#### Supplied records
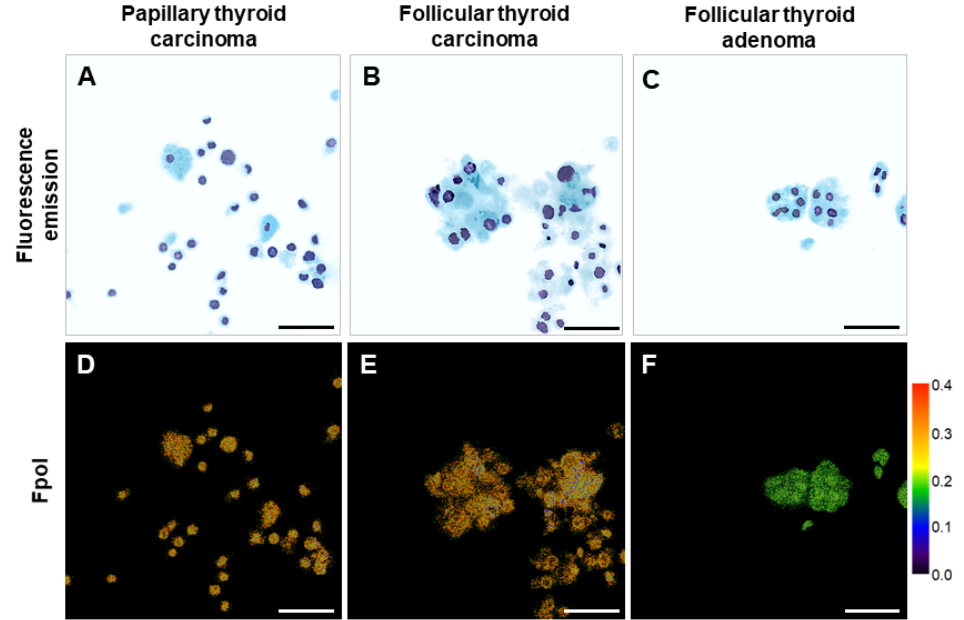
Figure 4. Indeterminate samples. Example MB fluorescence emission images for ( A ) PTC sample (subject 9), ( B ) FTC sample (subject 12), and ( C ) FTA sample (subject 14); ( D – F ) corresponding pseudo-colored MB Fpol images. Scale bar: 50 µm.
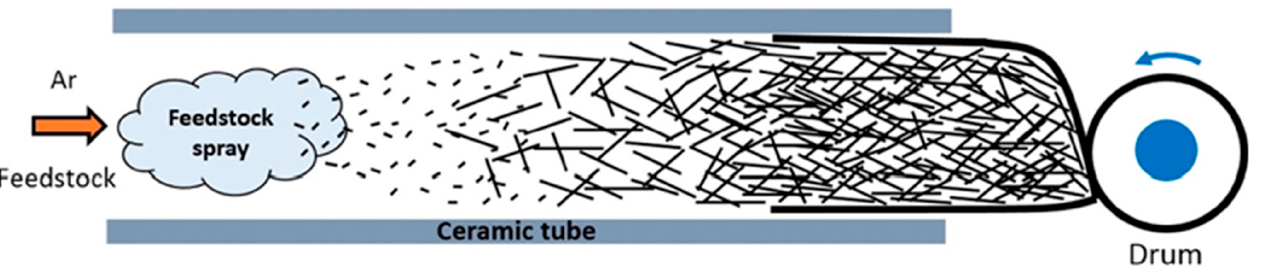
Figure 1. Custom fuel injector and particle injector attached to the inlet of the reactor.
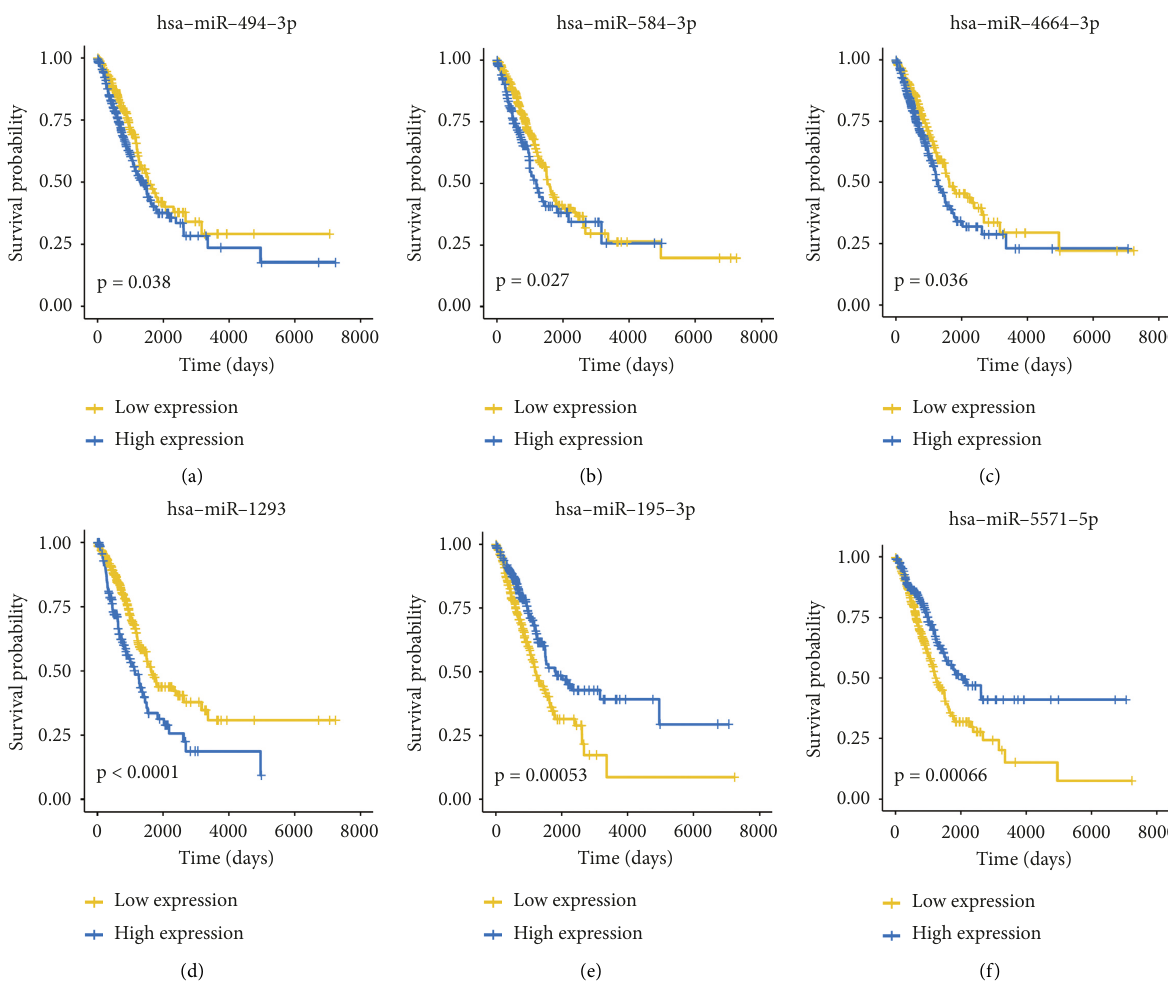
Figure 4: (a–f): KM survival curve of six microRNAs on OS in TCGA sample. p value was calculated by log-rank. The six genes can be used as independent prognostic variables for OS. Specifically, miR-1293, miR-195-3p, and miR-5571-5p were significantly related to OS. The greater the expression of miR-195-3p and miR-5571-5p, the better is the LUAD OS.(a) hsa-miR-494-3p; (b) hsa-miR-584-3p; (c) hsa-miR- 4664-3p; (d) hsa-miR-1293; (e) hsa-miR-195-3p; (f) hsa-miR-5571-5p.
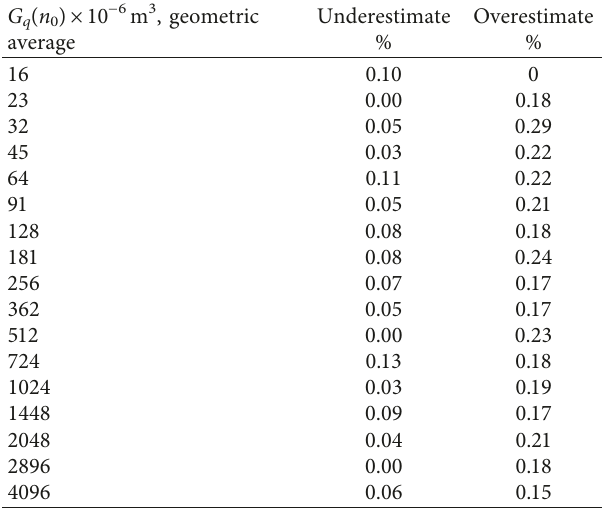
Figure 11: The characteristics of modified ADV values compare with the original. Table 3: Error times of road roughness classification at different roughness sections in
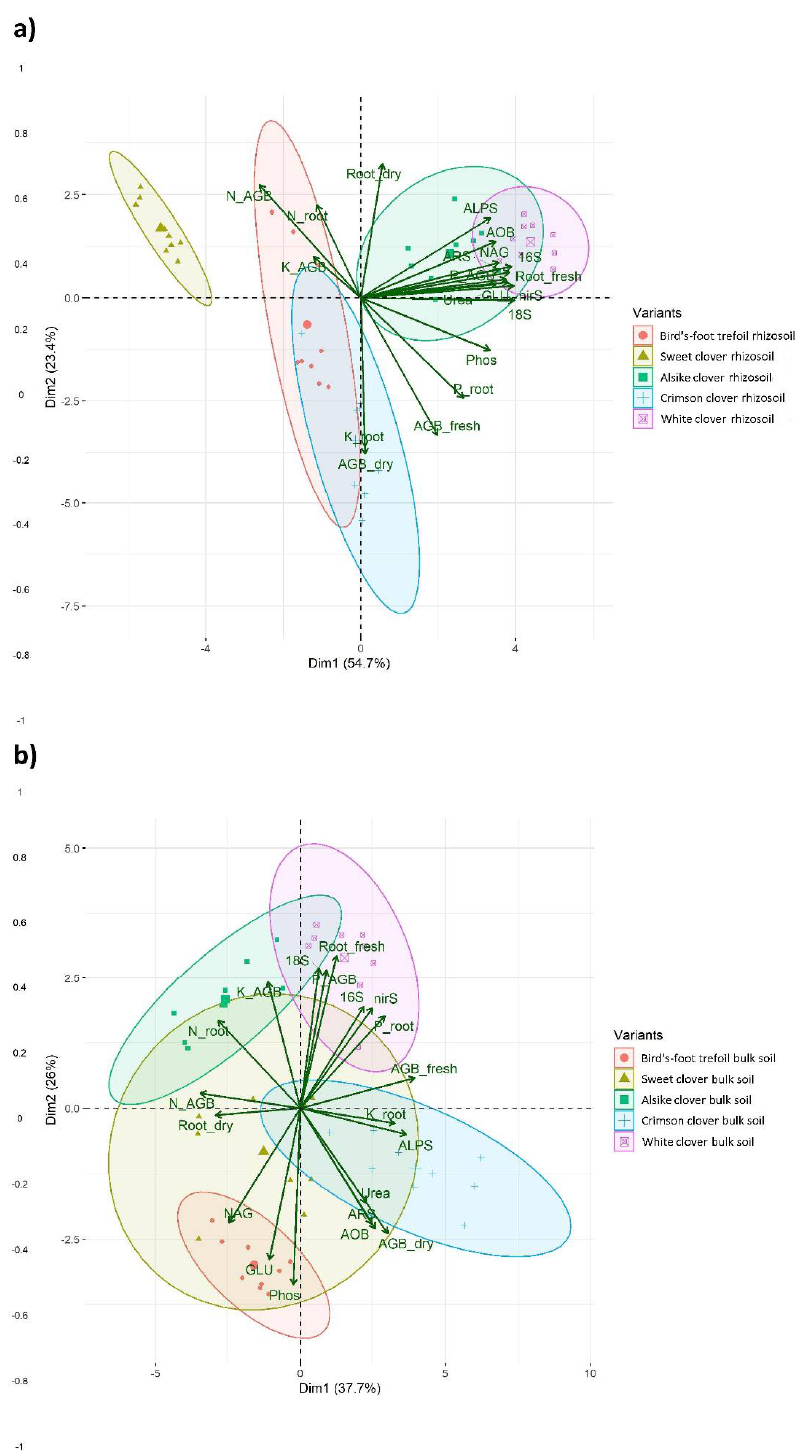
Figure A1. PCA biplot analyses of the properties of rhizosoil ( a ) and bulk soil ( b ) and plant biomass. Abbreviations are: (AGB-fresh, dry); fresh and dry aboveground biomass, (root-fresh, dry); fresh and dry root biomass, (N-, P-, K- AGB or root); biomass nutrient (N,P,K) in AGB or roots, (16S, 18S, AOB, NirS , ALPS); bacterial, fungal, ammonium oxidizing bacteria, denitrifying bacteria and phosphorus solubilizing bacteria and (Glu, ARS, Phos, NAG, Ure); β -glucosidase, arylsulfatase, phosphatase, N-acetyl- β -D-glucosaminidase, and urease enzymes,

#### Directions
Treating the line with "Figure 1. Custom" as the last line to include, retype the records exactly from their first line, excluding pictures.

#### Result of the task
Figure 4. Indeterminate samples. Example MB fluorescence emission images for ( A ) PTC sample (subject 9), ( B ) FTC sample (subject 12), and ( C ) FTA sample (subject 14); ( D – F ) corresponding pseudo-colored MB Fpol images. Scale bar: 50 µm.
Figure 1. Custom fuel injector and particle injector attached to the inlet of the reactor.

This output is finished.